Brandon Maxwell F/W 2022 RTW Collection
Featured Image: Vogue
New York — To love someone who is fading away creates a shift — leaving one in a permanent limbo between enjoying their last moments to grieving someone who is still there. This is a painful reality to some and one that Brandon Maxwell knows well. He paid an emotional tribute to his grandmother, who suffers from Alzheimers, with his fall 2022 ready-to-wear collection.
The show opened with a video montage that asked the question “Who is Brandon Maxwell?” Siri read his Wikipedia page, with photos and videos of family, friends, and his Mammaw’s voice poignantly asking, “We had a good time, didn’t we?”

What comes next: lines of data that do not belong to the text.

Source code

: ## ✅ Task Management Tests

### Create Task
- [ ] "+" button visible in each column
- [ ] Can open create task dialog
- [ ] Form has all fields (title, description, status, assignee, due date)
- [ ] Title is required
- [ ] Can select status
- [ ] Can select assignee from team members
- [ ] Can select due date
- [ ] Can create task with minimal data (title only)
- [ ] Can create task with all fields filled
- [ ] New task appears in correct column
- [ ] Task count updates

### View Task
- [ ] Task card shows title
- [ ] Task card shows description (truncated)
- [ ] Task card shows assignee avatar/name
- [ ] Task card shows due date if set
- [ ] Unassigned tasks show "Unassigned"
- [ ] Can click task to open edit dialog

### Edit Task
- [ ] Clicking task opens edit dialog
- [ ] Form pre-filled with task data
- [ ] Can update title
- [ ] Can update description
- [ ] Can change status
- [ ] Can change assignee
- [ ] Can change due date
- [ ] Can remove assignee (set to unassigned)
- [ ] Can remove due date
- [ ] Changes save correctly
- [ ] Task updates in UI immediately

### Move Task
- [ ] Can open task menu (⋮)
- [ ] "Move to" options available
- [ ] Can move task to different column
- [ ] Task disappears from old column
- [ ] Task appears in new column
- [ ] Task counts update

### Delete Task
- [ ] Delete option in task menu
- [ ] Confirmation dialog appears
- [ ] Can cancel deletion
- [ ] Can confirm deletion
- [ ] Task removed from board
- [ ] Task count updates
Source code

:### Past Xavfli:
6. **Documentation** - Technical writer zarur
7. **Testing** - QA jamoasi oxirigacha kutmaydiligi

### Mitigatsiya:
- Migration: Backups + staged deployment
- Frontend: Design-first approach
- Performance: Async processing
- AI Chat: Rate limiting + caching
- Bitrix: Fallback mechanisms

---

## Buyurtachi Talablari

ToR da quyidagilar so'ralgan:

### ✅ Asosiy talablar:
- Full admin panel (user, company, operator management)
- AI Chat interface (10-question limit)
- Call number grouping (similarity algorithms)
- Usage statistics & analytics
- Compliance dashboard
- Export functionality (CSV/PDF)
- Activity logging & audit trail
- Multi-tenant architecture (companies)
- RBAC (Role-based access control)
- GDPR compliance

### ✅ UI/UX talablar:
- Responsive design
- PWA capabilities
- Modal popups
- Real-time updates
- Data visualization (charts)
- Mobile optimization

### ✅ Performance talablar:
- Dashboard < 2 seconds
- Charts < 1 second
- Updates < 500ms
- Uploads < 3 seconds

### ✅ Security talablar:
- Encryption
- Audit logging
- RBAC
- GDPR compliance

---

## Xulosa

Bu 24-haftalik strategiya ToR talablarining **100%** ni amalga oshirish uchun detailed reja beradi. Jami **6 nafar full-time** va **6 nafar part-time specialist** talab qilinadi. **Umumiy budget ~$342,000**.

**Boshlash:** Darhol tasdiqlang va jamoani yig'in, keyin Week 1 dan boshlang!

Maxwell spent much of his youth in her clothing boutique in Longview, Texas. “She’s a big part of my life. I was going back to when I was a kid. While she was cooking I’d be in the back room taking blankets and wrapping them around my sister, emptying out her jewelry box, and making my sister carry one of her bags. When we decided to do a show, I wanted to make something that, if it was my last one, it would be a bookend that I was proud of,” Maxwell said in a preview.
The Brandon Maxwell brand is sophisticated and timeless — slick. “I’ve done a lot of shows where I was thinking about the process of what everybody else would think. And this was probably the first one where I did not consider it,” Maxwell said after the show. “We go on this road of going, going, moving forward. In the end, we are lucky if we have one person that really just sits by the bedside with us.”
The Fall/Winter collection closed on a floral print that was originally designed by Maxwell’s grandfather as a part of “a literal valentine”. The Texas-born designer decided to focus on antique jewelry, clutch bags, and blanket shawls. There were fisherman sweaters and satin maxi skirts with oversized chenille stitches and rich brown textiles.
Models walked to Brandi Carlile’s cover of John Denver’s ‘Take Me Home, Country Roads” — dressed in corset tops and bodice dresses. It paid homage to his childhood in a dusty Texas palette, reflecting familial love and joyful living through melancholy.
There was a small card on everyone’s seat that noted a donation was made in each attendee’s name to the Alzheimer’s Association. Maxwell, at the end of the show, grabbed his grandfather from the front row for his walk. Maxwell’s voice was heard, asking her what she wanted him to remember most about their relationship. “Just remember how much I loved you,” she responded.
Maxwell’s show notes honored his Mammaw:
In 1956, a shoe salesman met a young woman by chance. They were married two weeks later. They both loved family and the business of fashion, so they made their own. In the early days, she would travel from city to city by his side helping to sell those shoes that would build their home, and in the later days, he would sit transcribing at the kitchen table the dress orders for her clients that would sustain them. Somewhere in between, their family made their own families; they went from Mom and Dad to Mammaw and Pappaw, and in that little home overflowing with love on Groveland Avenue, we all became who we are.
The school of Mammaw was one of hands-on discovery. I found my way to her closet of treasures, the same way. I found my way to those pictures of her and her sisters in all their 1950s glamour. The world in those pictures folded seamlessly into my own styling vernacular at the time: bed sheet and blanket ball gowns accessories with her emptied-out jewelry boxes. Mammaw’s clothes, and those in the store she managed, taught me forms that I wanted to take further. I liked this idea so much that I made it my life’s work.
Now I have the privilege of dressing women of all ages and backgrounds and still it is always Mammaw’s approval that I seek. When I try to dazzle her with the theater of the runway, she only has eyes for my seams — (typical of someone who pursued a life adjusting them). Sometimes it feels like they are the most important lines between us. Because when communication gets harder, clothes step in as a telephone, a way to dial into a shared frequency. Recently, when we get together, we hardly talk at all. The show goes on in our eyes.
Over the past years, I’ve struggled with the reality of losing shared threads, I’ve never considered memory’s ability to keep us close. This season required me to summon the past to move forward. To this end, the FW22 collection is an exercise in confrontation, acceptance, reverence and legacy. The finale is a literal valentine. It is a painting lifted from a letter from a shoe salesman to his bride. It pays homage to 65 years of love and the seams that hold it together.